Perspect Psychol Sci. 2021 Jul;16(4):707-716. doi: 10.1177/1745691620974769. Epub 2021 Feb 16.
It is commonplace, when discussing the subject of psychological theory, to write articles from the assumption that psychology differs from the physical sciences in that we have no theories that would support cumulative, incremental science. In this brief article I discuss one counterexample: Shepard's law of generalization and the various Bayesian extensions that it inspired over the past 3 decades. Using Shepard's law as a running example, I argue that psychological theory building is not a statistical problem, mathematical formalism is beneficial to theory, measurement and theory have a complex relationship, rewriting old theory can yield new insights, and theory growth can drive empirical work.

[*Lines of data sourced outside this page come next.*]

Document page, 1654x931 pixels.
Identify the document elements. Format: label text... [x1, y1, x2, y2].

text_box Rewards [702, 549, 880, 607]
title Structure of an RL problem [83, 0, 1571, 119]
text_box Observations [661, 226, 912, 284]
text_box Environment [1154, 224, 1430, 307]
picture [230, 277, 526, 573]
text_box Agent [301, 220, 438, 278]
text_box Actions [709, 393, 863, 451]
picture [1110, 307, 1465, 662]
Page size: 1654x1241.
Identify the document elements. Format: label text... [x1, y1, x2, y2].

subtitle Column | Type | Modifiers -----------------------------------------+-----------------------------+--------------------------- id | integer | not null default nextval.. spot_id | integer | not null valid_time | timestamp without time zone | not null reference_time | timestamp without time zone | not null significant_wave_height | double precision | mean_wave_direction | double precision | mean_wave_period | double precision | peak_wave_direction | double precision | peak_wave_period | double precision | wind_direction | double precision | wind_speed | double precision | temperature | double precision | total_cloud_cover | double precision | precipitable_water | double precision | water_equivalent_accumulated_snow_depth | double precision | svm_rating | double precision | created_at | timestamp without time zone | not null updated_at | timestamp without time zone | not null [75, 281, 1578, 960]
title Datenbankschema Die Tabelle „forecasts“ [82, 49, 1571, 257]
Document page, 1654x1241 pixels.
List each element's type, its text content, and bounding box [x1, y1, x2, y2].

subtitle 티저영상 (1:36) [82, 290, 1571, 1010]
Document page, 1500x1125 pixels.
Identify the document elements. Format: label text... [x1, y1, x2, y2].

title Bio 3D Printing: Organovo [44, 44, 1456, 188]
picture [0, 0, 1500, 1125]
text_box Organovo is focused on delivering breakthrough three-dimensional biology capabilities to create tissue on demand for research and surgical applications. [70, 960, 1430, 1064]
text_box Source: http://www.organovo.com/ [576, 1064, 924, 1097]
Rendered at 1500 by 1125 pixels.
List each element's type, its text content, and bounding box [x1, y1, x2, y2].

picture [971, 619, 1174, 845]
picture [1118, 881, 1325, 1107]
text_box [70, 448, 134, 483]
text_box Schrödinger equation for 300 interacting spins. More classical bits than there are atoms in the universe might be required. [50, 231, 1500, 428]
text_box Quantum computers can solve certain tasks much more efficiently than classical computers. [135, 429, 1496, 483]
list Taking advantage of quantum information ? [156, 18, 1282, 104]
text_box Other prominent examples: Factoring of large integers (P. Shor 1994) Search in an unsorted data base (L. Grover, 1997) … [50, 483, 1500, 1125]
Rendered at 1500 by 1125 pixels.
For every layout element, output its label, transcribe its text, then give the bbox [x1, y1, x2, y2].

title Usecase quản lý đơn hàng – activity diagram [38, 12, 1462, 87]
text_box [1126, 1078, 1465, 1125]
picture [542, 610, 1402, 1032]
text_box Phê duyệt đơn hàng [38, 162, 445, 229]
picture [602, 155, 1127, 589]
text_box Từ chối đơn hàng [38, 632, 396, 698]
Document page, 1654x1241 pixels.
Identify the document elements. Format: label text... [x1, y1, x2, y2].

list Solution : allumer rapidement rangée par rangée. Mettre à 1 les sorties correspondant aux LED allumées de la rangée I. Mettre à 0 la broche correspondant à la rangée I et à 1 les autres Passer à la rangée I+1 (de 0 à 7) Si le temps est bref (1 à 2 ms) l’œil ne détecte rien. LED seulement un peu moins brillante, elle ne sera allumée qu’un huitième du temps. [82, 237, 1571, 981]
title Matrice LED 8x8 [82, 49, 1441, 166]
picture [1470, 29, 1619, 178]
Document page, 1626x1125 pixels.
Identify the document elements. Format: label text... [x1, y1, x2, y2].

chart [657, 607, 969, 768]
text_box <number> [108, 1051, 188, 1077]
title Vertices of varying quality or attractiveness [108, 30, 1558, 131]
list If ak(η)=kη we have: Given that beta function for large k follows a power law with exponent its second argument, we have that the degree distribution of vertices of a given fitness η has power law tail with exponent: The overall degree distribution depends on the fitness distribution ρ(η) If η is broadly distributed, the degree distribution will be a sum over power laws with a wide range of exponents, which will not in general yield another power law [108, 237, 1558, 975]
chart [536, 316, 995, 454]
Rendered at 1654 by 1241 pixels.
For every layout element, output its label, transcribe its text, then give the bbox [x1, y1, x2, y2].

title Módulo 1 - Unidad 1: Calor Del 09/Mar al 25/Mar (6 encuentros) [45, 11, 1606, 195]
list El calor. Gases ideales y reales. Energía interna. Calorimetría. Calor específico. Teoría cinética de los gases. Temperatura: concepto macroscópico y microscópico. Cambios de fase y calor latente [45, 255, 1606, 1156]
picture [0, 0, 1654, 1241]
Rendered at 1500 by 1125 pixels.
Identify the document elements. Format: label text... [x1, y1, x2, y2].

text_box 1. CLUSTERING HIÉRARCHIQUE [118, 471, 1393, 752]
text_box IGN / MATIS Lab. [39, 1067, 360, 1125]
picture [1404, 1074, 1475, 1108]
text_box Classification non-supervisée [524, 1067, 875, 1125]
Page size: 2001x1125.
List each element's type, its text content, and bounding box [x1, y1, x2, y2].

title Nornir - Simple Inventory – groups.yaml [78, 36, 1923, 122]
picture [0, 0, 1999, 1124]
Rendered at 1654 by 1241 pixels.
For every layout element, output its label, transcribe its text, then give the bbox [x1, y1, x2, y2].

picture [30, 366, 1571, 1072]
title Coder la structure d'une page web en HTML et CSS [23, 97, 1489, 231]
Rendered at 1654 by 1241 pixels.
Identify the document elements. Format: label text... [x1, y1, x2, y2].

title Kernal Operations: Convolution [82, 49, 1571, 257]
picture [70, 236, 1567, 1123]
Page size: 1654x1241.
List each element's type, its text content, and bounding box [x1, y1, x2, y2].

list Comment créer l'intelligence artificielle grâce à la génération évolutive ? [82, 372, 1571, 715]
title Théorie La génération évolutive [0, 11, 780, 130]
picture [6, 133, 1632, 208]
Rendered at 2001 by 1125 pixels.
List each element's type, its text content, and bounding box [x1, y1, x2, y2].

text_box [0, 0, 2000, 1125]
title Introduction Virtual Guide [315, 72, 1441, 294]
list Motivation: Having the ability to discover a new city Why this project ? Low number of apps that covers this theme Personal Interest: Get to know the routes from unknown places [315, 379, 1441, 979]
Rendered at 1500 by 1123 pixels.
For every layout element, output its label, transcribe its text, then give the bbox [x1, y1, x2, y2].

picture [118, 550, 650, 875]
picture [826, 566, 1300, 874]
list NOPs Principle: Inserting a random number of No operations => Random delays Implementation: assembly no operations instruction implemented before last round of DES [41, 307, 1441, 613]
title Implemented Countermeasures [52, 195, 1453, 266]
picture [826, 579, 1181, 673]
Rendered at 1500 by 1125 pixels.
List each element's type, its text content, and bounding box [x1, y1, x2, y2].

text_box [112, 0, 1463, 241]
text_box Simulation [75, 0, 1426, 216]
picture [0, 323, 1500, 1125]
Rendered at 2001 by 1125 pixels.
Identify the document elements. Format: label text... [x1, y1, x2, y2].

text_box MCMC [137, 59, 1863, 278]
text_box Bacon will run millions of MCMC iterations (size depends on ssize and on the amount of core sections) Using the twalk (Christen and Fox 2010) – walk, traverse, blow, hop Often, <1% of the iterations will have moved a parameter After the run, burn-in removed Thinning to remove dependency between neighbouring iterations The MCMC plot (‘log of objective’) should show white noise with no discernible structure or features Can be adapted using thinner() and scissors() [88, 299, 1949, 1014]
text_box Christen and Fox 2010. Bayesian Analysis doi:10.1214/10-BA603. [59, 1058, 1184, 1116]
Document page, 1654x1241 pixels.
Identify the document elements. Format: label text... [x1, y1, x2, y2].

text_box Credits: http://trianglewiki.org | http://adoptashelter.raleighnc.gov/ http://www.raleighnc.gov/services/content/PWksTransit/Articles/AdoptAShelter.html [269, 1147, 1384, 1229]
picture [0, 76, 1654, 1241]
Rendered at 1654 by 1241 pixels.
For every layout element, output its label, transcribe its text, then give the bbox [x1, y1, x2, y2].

Although I generally suggest that the tools of mathematical psychology are valuable to psychological theorists, I also comment on some limitations to this approach.
在讨论心理学理论这一主题时,撰写文章时通常会基于这样一种假设:心理学与物理科学不同,因为我们没有能够支持累积性、渐进性科学的理论。在这篇简短的文章中,我将讨论一个反例:谢泼德泛化定律以及在过去三十年中它所引发的各种贝叶斯扩展理论。以谢泼德定律为例,我认为心理学理论构建并非一个统计问题,数学形式主义对理论有益,测量与理论有着复杂的关系,重写旧理论能产生新见解,且理论发展能够推动实证研究。虽然我总体上认为数学心理学工具对心理学理论家很有价值,但我也会评论这种方法的一些局限性。